Figure 4 shows the effects of coalescing on a DC BFS, which is SSSP with maximum weight of 1. Surprisingly, in this case increasing the coalescing size impacts performance negatively. We suspect that with smaller weights the probability of reward from optimistic parallelism in DC decreases, and the added latency of coalescing has a much larger effect than with larger weights. Also note that we have not actually discovered the optimal coalescing size, which would require more experiments and more resources. This shows that adjusting the coalescing size is important, and that the optimal value is not static. Rather, it depends on algorithmic concerns such as reward from optimistic parallelism.

5 Conclusions

In this paper we demonstrated that performance of DGAs strongly depends on characteristics and features of the underlying runtime. Within a particular runtime, low-level components such as bit transport can drastically impact the performance. We demonstrated this using our DC work scheduling algorithm and two examples of low-level features, namely asynchronous progress and coalescing, but the implications are of general validity.
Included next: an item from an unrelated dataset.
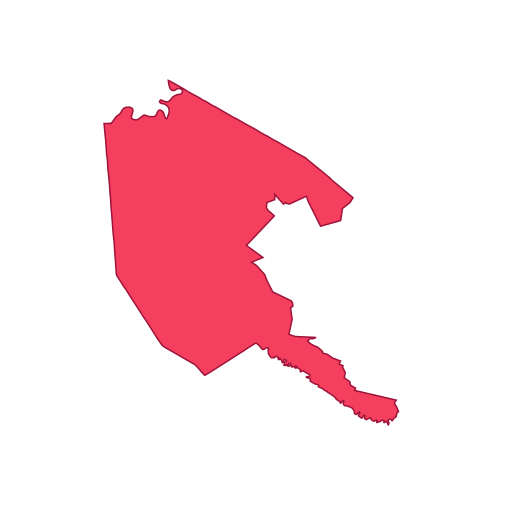 the district of Chisec, Alta Verapaz, Guatemala, rotated 22°
{"feature_id": "79465075B86099287791236", "entity_name": "Chisec", "entity_type": "district", "adm_level": 2, "iso_a3": "GTM", "parent_name": "Guatemala", "parent_adm1": "Alta Verapaz", "projection": "albers", "projection_center": [-90.202, 15.889], "detail": "fine", "context": "isolated", "style": "filled", "palette": "rose", "viewbox_px": 512, "rotation_deg": 22, "n_neighbors": 0, "source": "geoboundaries", "source_scale": "gbopen_adm2", "svg_char_len": 6124}
<svg xmlns="http://www.w3.org/2000/svg" viewBox="0 0 512 512"><g transform="rotate(22 256 256)"><path d="M324.1,165.6L297.6,157.1L295.6,156.1L265.6,146.7L265.2,146.4L264.8,146.4L255.3,145.3L232.7,142.1L228.4,141.7L220.9,140.5L219.6,140.5L213.4,139.7L208.1,138.8L197.6,137.6L185.0,135.9L183.9,136.0L161.6,132.8L160.3,132.9L150.4,131.3L148.5,131.4L144.2,130.5L132.4,129.2L126.0,128.1L111.0,126.1L108.9,126.1L110.8,129.5L113.1,132.4L114.5,133.4L115.1,133.7L115.8,133.9L116.7,133.9L117.6,133.5L118.2,133.1L120.8,130.1L121.8,129.5L122.8,129.3L124.6,129.4L125.0,129.5L125.4,129.7L125.9,130.4L126.1,131.0L126.2,132.1L126.1,133.2L126.0,133.6L125.2,134.5L123.9,135.0L122.7,135.8L120.9,137.5L120.2,138.3L119.4,139.5L119.1,140.1L118.4,142.7L117.8,144.3L116.8,145.6L115.9,146.3L115.3,146.6L114.2,146.8L112.6,146.9L109.5,146.9L109.0,147.2L108.7,148.1L108.7,148.9L108.9,149.3L109.4,149.6L110.0,149.9L111.3,150.0L113.4,149.5L114.9,149.4L116.7,149.9L117.7,150.2L119.3,151.2L120.4,152.6L120.9,153.4L121.5,155.1L121.7,156.0L121.8,157.8L122.0,161.6L121.7,162.1L121.1,162.2L120.3,161.9L119.3,161.0L116.7,158.0L115.3,157.0L113.7,156.5L112.5,156.6L111.9,156.8L111.5,157.1L111.1,157.8L110.7,159.4L110.5,163.3L110.4,163.8L110.1,164.2L109.1,164.9L108.1,165.4L104.9,166.7L103.2,166.9L101.1,166.9L100.3,167.0L99.5,167.3L98.8,167.9L98.3,168.7L95.7,173.2L94.5,174.4L93.5,174.8L92.3,175.2L90.6,175.3L89.8,175.1L89.0,174.8L88.6,174.3L88.1,172.2L87.8,169.0L87.7,168.2L87.4,167.2L86.5,165.8L86.0,165.6L85.2,165.3L84.1,165.3L82.6,165.5L80.2,166.6L79.4,167.2L77.9,168.8L77.5,170.1L77.3,171.0L77.1,172.4L76.6,175.0L75.8,176.6L74.8,178.0L74.2,179.0L73.0,183.9L72.7,185.2L72.1,187.5L71.7,187.3L69.0,188.6L65.5,190.1L71.2,201.2L72.3,203.1L79.4,217.6L81.1,220.5L82.7,223.6L85.8,230.3L88.9,236.0L92.8,243.5L96.5,251.2L99.7,257.4L102.1,262.3L103.7,266.0L105.6,269.4L115.0,288.4L119.0,295.8L126.3,310.9L127.5,313.1L131.1,320.7L133.5,325.5L135.3,327.1L139.2,329.8L144.2,333.4L145.7,334.5L148.0,335.8L158.3,343.3L161.0,345.1L171.1,352.2L174.1,354.4L178.3,357.1L195.7,369.6L202.4,374.0L205.0,374.7L240.5,379.7L247.1,382.9L248.0,383.5L250.8,384.8L253.1,385.9L254.3,384.5L256.8,381.2L277.5,352.1L280.3,348.3L282.4,345.0L286.4,339.5L288.1,337.2L288.8,336.9L290.0,337.0L291.1,337.4L292.7,337.9L294.6,339.1L297.0,340.2L297.7,340.0L298.5,339.3L299.4,338.1L299.9,337.2L302.0,336.7L302.3,336.9L302.5,337.2L302.4,338.1L302.6,338.9L304.1,341.8L306.2,343.5L307.4,344.2L307.9,344.4L308.4,344.5L309.0,344.4L309.5,344.2L310.4,343.5L311.3,343.4L311.5,342.1L311.7,341.8L312.1,341.5L312.5,341.4L313.1,341.4L314.4,341.9L315.0,341.8L315.4,342.0L315.1,343.1L315.5,343.5L315.9,343.6L316.2,343.4L316.3,342.2L316.5,341.9L317.0,342.1L317.5,342.7L318.7,343.0L319.2,343.2L319.4,343.6L319.9,344.8L320.4,345.0L320.8,344.6L320.9,341.6L321.1,341.1L321.7,341.1L323.0,341.4L323.4,341.5L323.5,342.0L322.1,343.9L322.5,344.8L323.1,345.6L322.9,346.0L322.6,346.4L322.9,346.8L323.4,346.8L324.0,346.7L324.6,346.2L325.1,345.4L325.6,345.4L326.3,346.0L326.7,346.2L328.3,345.5L328.5,345.1L328.3,344.8L326.5,344.6L326.4,344.1L326.5,343.4L326.8,343.1L327.2,342.9L328.2,342.7L328.7,343.0L329.4,344.0L329.9,344.1L330.2,344.6L330.5,345.5L331.0,345.4L331.5,344.9L332.1,344.6L333.1,344.5L333.5,344.7L334.0,345.0L334.5,345.2L334.9,344.9L333.9,343.7L333.8,343.2L334.3,343.0L334.8,343.0L335.2,343.3L335.9,344.1L336.2,344.2L338.5,344.3L339.4,344.6L339.7,344.8L339.9,345.2L339.9,345.8L340.3,346.4L340.7,346.6L341.2,346.4L341.6,345.9L342.3,344.9L343.0,344.9L350.3,346.0L350.6,346.2L350.8,346.4L350.8,347.4L350.4,347.8L348.3,348.8L348.0,349.0L348.0,349.5L348.3,349.7L348.7,349.8L349.2,349.8L350.1,349.4L352.1,349.5L352.7,349.8L352.9,350.4L352.8,351.3L353.1,351.7L354.5,351.9L355.4,352.2L357.0,352.3L357.8,352.6L359.3,352.4L361.2,352.1L362.0,352.2L362.5,352.4L362.7,352.8L362.7,353.8L363.0,353.9L364.1,353.9L365.5,354.0L367.0,353.9L368.0,354.3L368.5,354.5L369.3,354.5L370.5,354.9L372.7,355.1L373.3,355.2L373.5,355.5L374.1,355.7L375.1,355.7L379.6,356.7L382.6,357.6L383.0,357.8L384.1,358.8L385.0,359.0L388.0,359.5L389.3,360.7L389.8,360.6L390.0,358.7L390.8,357.9L391.3,357.6L391.7,357.6L392.0,357.9L391.8,359.5L392.1,360.1L393.5,361.4L394.2,361.6L394.7,361.6L395.9,360.9L397.9,361.0L399.2,360.8L401.5,360.9L402.0,361.0L403.3,361.6L404.5,362.6L405.1,362.7L405.6,363.0L405.6,363.8L405.8,364.4L406.1,364.9L406.7,365.3L407.3,365.5L407.7,365.6L408.1,365.4L409.1,363.8L409.9,362.1L410.1,361.8L410.6,361.7L411.0,362.2L411.0,362.9L410.6,364.4L410.5,365.4L410.8,365.8L411.3,366.0L412.2,366.1L414.2,366.7L414.9,366.6L415.1,366.3L415.3,365.9L415.3,364.6L415.5,363.5L416.0,363.1L416.5,363.2L416.9,363.4L417.1,363.8L417.2,365.5L417.6,365.9L418.6,366.4L419.0,366.5L419.6,366.3L420.0,365.9L420.5,365.2L421.8,364.2L422.4,363.4L422.8,363.2L423.3,363.4L424.0,364.4L424.5,364.7L425.7,365.0L427.4,364.9L427.9,364.4L428.5,363.5L428.9,363.2L429.4,363.0L429.9,363.2L430.0,364.7L430.3,365.1L430.7,365.0L431.6,363.9L432.1,363.7L432.7,363.3L434.3,361.2L434.6,361.0L435.9,360.6L436.4,360.8L436.6,361.3L436.7,362.3L437.1,362.5L437.6,362.2L438.3,361.0L438.8,360.7L439.3,360.7L441.3,362.6L442.0,362.9L442.0,361.6L441.8,361.0L441.5,360.6L440.3,359.3L440.1,358.8L440.1,358.2L440.6,357.5L441.0,357.2L441.6,356.9L443.6,357.7L444.1,357.5L444.8,354.5L445.9,353.0L446.1,352.6L445.8,350.1L445.5,349.3L445.5,348.3L445.6,347.9L445.9,347.5L446.3,347.4L446.5,347.1L446.3,346.6L443.8,344.3L442.5,342.7L441.1,342.2L440.1,341.1L439.5,340.3L439.9,337.5L440.0,337.1L397.8,343.7L397.8,341.2L392.0,340.4L390.1,337.4L383.5,335.9L382.4,330.6L377.8,326.5L377.8,325.1L373.6,325.1L373.7,321.7L365.4,321.9L358.7,320.4L354.2,321.1L353.4,319.5L349.1,318.0L346.7,317.4L343.5,317.4L339.2,316.9L335.7,315.6L337.0,312.4L340.2,311.1L342.2,309.0L322.7,315.9L315.9,316.4L313.2,301.0L307.5,291.3L309.0,288.6L307.5,286.0L305.5,284.4L284.9,283.0L275.3,274.6L271.0,270.0L260.3,264.7L254.2,263.4L263.0,254.8L243.1,249.8L258.0,212.0L254.2,210.5L250.6,209.4L247.6,207.5L246.1,202.3L252.3,196.7L250.3,191.9L262.1,197.6L263.2,195.5L263.9,195.9L267.5,195.3L280.4,181.7L284.1,186.0L304.7,204.2L321.2,191.4L318.4,179.5L323.2,171.1L324.1,165.6Z" fill="#f43f5e" stroke="#9f1239" stroke-width="1.5"/></g></svg>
This means that for performance engineering, application developers need to design their algorithms so that they are in sync with the runtime features. Unfortunately, the interplay between different components of the stack, while acknowledged, is not well understood yet. More work is needed to explore how features such as communication paradigm, network topology, message routing and task scheduling interact with algorithmic concerns in order to determine guidelines for optimal performance.